In the light of this, what happens in The Vision and the Riddle is revealing indeed. Nietzsche assumes as premise ­ as the dwarf with whom Zarathustra is contesting takes for granted! ­ that the cycle of existence is totally determinate, totally constrained by what has already happened, as deterministic as Spinoza. And then he precedes to attribute it to himself, as a volitional decision:

‘Must not whatever CAN run its course of all things, have already run along that lane? Must not whatever CAN happen of all things have already happened, resulted, and gone by?

And if everything have already existed, what thinkest thou, dwarf, of This Moment?

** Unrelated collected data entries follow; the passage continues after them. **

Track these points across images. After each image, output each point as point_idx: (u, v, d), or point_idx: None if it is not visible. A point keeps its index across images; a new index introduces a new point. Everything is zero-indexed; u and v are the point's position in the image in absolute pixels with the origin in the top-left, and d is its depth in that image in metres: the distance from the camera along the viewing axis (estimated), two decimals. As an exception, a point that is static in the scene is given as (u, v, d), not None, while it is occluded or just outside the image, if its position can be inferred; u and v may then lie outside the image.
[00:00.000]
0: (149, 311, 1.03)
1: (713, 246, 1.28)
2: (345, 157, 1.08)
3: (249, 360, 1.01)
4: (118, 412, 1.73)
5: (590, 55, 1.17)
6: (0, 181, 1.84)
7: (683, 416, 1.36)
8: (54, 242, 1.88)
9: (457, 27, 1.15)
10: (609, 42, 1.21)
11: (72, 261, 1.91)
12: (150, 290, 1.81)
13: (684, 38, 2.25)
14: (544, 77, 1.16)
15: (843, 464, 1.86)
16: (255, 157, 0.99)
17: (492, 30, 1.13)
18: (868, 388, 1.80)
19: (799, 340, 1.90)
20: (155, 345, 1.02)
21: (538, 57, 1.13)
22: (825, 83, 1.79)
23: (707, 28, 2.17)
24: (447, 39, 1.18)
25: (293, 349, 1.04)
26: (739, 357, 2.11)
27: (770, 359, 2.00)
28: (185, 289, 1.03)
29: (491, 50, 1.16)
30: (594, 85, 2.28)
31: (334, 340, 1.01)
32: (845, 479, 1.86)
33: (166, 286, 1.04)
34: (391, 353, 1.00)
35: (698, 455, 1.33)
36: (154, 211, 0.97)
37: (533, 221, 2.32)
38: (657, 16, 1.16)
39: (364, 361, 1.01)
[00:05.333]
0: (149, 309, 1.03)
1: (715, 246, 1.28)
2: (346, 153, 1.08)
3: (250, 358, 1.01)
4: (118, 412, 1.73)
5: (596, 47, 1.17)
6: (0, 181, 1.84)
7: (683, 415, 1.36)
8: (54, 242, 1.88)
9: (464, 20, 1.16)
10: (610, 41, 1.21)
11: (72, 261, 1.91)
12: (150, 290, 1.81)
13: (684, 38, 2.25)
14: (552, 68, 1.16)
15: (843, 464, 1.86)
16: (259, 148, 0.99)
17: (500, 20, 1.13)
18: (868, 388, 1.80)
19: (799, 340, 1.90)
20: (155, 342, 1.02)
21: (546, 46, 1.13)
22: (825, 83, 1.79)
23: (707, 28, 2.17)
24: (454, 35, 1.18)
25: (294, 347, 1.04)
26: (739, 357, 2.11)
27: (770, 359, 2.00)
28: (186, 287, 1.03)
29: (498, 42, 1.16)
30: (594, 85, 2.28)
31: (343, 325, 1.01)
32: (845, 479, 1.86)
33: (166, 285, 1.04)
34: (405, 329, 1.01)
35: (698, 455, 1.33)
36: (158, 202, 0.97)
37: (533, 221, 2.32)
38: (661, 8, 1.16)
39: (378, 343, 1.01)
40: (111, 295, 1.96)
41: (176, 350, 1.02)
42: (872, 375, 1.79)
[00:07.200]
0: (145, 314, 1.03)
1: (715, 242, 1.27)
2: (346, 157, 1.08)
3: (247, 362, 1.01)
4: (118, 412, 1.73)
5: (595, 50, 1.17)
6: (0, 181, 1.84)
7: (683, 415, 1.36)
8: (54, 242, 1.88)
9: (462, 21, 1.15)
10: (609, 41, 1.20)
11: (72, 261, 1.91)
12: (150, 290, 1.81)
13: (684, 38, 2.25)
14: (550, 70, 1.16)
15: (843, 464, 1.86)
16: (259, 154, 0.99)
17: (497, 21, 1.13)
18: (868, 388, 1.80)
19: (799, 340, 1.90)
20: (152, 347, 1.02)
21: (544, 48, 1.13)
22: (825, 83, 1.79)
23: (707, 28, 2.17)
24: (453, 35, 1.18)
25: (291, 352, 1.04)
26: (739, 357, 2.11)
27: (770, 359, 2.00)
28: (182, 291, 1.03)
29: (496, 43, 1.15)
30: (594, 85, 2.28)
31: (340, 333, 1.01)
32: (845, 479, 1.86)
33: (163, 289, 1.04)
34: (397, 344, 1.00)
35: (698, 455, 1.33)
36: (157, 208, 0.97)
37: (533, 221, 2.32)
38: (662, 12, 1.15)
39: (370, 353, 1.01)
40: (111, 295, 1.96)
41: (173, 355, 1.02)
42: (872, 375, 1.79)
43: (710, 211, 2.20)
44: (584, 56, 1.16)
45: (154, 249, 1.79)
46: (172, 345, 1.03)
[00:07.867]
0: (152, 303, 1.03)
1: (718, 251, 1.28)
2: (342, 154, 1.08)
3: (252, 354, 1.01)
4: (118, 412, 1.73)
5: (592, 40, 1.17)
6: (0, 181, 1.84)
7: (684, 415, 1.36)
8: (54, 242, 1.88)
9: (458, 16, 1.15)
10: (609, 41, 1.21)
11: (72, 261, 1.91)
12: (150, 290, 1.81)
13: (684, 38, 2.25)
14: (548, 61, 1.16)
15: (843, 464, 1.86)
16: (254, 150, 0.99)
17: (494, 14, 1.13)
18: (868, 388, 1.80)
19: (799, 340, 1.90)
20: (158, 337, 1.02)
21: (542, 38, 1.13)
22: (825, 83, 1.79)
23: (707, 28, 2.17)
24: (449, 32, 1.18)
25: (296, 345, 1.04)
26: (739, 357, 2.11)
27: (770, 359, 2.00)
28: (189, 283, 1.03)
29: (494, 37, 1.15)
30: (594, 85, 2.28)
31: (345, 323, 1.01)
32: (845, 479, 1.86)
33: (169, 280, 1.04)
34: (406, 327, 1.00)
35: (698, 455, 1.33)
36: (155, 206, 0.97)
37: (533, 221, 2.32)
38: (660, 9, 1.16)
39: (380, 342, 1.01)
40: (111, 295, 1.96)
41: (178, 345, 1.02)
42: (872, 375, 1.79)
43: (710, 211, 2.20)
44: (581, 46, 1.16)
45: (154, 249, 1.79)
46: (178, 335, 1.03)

Must not this gateway also—have already existed?

And are not all things closely bound together in such wise that This Moment draweth all coming things after it? CONSEQUENTLY—itself also? [my italic]’

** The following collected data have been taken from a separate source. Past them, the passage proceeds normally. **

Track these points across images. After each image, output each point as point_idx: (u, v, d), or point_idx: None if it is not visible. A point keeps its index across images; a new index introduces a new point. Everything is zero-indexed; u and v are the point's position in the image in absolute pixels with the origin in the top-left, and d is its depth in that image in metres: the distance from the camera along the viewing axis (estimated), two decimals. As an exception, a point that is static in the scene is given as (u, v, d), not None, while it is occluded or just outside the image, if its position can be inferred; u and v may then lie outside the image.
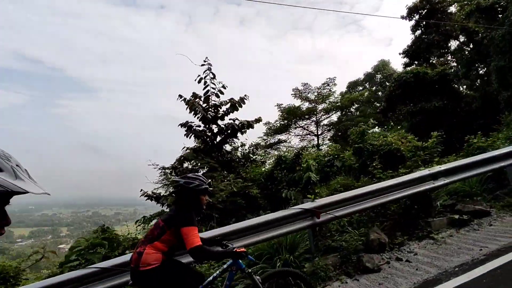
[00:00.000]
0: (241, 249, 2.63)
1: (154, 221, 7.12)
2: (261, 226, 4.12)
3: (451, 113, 16.02)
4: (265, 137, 18.69)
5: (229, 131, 8.48)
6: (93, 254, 6.17)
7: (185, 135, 8.01)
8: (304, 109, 18.28)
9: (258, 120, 8.87)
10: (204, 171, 8.09)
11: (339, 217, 4.48)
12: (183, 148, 8.26)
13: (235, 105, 8.40)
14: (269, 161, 12.45)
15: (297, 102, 18.84)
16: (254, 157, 11.76)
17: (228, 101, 8.40)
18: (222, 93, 8.41)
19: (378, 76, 33.28)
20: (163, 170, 8.08)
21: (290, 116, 17.82)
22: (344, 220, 5.29)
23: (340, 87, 38.82)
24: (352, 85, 37.63)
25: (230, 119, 8.47)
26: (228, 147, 12.66)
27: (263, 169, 10.23)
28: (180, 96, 8.26)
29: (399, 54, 17.82)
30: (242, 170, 10.39)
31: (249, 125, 8.58)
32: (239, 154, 11.93)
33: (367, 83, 36.17)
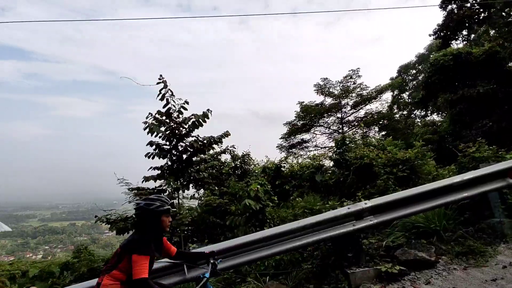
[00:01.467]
0: None
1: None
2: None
3: (503, 99, 13.14)
4: (287, 137, 17.78)
5: (194, 149, 8.11)
6: (42, 282, 6.47)
7: (146, 155, 7.87)
8: (327, 105, 16.84)
9: (226, 135, 8.31)
10: (168, 192, 7.88)
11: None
12: (150, 168, 8.15)
13: (198, 120, 7.98)
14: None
15: (320, 98, 17.44)
16: (247, 167, 11.22)
17: (192, 116, 8.02)
18: (185, 109, 8.05)
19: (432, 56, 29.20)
20: (132, 191, 8.09)
21: (310, 114, 16.57)
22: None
23: (393, 72, 35.42)
24: (404, 69, 33.78)
25: (193, 136, 8.09)
26: (226, 158, 12.35)
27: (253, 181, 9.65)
28: (150, 113, 8.12)
29: (429, 35, 15.12)
30: (227, 183, 9.98)
31: (214, 141, 8.09)
32: (233, 164, 11.50)
33: (420, 65, 32.02)
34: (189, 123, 8.05)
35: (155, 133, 7.78)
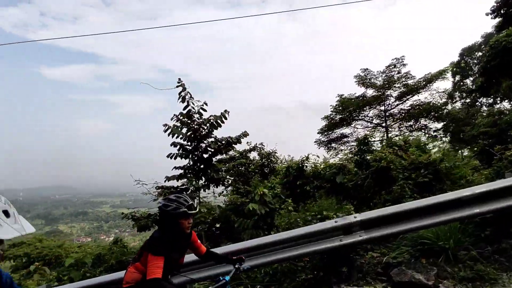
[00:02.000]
0: None
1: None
2: None
3: None
4: (325, 132, 17.07)
5: (213, 149, 8.26)
6: (76, 271, 7.19)
7: (168, 156, 8.23)
8: (369, 97, 15.75)
9: (245, 135, 8.30)
10: (190, 190, 8.15)
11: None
12: (173, 168, 8.52)
13: (217, 121, 8.11)
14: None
15: (361, 90, 16.37)
16: (274, 165, 11.10)
17: (211, 117, 8.18)
18: (205, 110, 8.23)
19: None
20: (158, 189, 8.54)
21: (348, 107, 15.67)
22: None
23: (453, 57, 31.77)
24: (467, 52, 30.03)
25: (212, 136, 8.24)
26: (253, 155, 12.33)
27: (276, 179, 9.55)
28: (175, 115, 8.48)
29: (486, 14, 13.07)
30: (251, 182, 10.02)
31: (232, 142, 8.14)
32: (260, 162, 11.47)
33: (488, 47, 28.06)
34: (208, 124, 8.20)
35: (176, 135, 8.06)
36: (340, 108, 15.65)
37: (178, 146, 8.47)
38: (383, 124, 15.91)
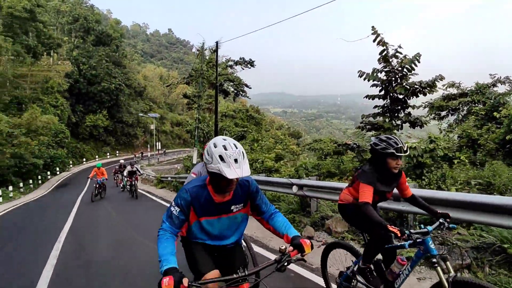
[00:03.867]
0: (395, 229, 2.17)
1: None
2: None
3: None
4: None
5: (408, 91, 8.43)
6: (304, 169, 10.71)
7: (365, 97, 9.31)
8: None
9: (441, 78, 7.66)
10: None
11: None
12: (374, 107, 9.49)
13: (410, 65, 8.15)
14: None
15: None
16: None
17: (404, 60, 8.26)
18: (400, 53, 8.39)
19: None
20: (362, 123, 10.09)
21: None
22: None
23: None
24: None
25: (407, 80, 8.27)
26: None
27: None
28: (360, 71, 9.33)
29: None
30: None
31: (423, 86, 7.91)
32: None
33: None
34: (402, 67, 8.41)
35: (372, 80, 9.04)
36: None
37: (380, 88, 9.40)
38: None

‘With one mighty bound he was free’, as an episode of Flash Gordon, doomed in some ghastly situation in the previous episode, once began! In effect, Nietzsche is saying that, by an act of will, we actually turn the past into the future. And, of course, into our own unique subjectivity inthe process. It is the possession of a future which is the criterion.

Similarly, in The Future of Hegel, Catherine Malabou argues that, far from embodying the fixed finality of knowledge of which Heidegger accuses him, at the heart of Hegel is a plasticity which enables him to be open to a future ­ and philosophically therefore to have a future! -­ which is both, in a sense, absolute, yet indeterminate. And that this is what gives him his Messianic fascination for those who, in every epoch since he wrote, have found him hugely compelling and all-­influential. And in Spectres of Marx Derrida extracts from the political defeat of Marxism a Messianic promise, since now our relation with Marx has become open once more, and therefore full of seeds for the future. In the masterly The Goddess of Complete Being, Ted Hughes even finds in Shakespeare himself a creative and self-­transforming, a plastic, open-­ended patterning of transformations, which is Messianic, and directed at the profoundest and most paradigmatic faultlines of the epoch to which Shakespeare is writing in relation.

In them all, it is the reclaiming of a future which is, fatefully, at stake.

Leavis’s Canon as also historicity: Apostle into Messiah

But I end with the surprising, or, in light of historicity, not so surprising, recognition that, in this sense, Leavis himself becomes more than Apostolic in relation to Lawrence; he becomes, in his own right, Messianic. No one has a stronger sense of historicity than Leavis. His reshaping of the canon, in the footsteps of TS Eliot’s dissociation of sensibility, as such is dominated by historicity, and it is his legacy. It is not, in Nietzsche’s terms, an antiquarian legacy of historicity; it is a monumental one, in Nietzsche’s jargon; it is directed towards constituting an assured reservoir out of which the future may be forged. Whatever disagreements we may have with Leavis, this concept is of massive importance; that the concept of the possibility of a canon be taken forward to the future. Without a canon, there is no foundation of historical awareness and reflexivity from which even the dark Gods may emerge.

It is not an either/or. The canon is the opening from which a future may emerge, and, whilst Leavis and Lawrence, ­ or any of us, ­ may have different emphases regarding the nature of a canon, the minimum condition of a Leavisite dialogue with Lawrence is that we continue to claim the existence of a canon. The canon is foundational, in a Kantian transcendental sense. With the conception of a canon, we gather to ourselves once more a living conception of historicity as our creative source. This is the recognition implicit in Leavis’s work, especially his later work; even though, once the conception of historicity has dawned upon us, it opens up to Nietzschean or Hegelian or Lawrentian magnitudes, it is the Leavisian concept which remains ever potent, the more creatively its plasticity and historicity is released into life and force.

In The Plumed Serpent Lawrence uniquely dared to imagine a dialogue with historicity and primal history. Without this element in his creative imagination, he is domesticated, even neutered, and, whatever Leavis was, leaping towards life out of historicity, he too was neither domesticated nor neutered.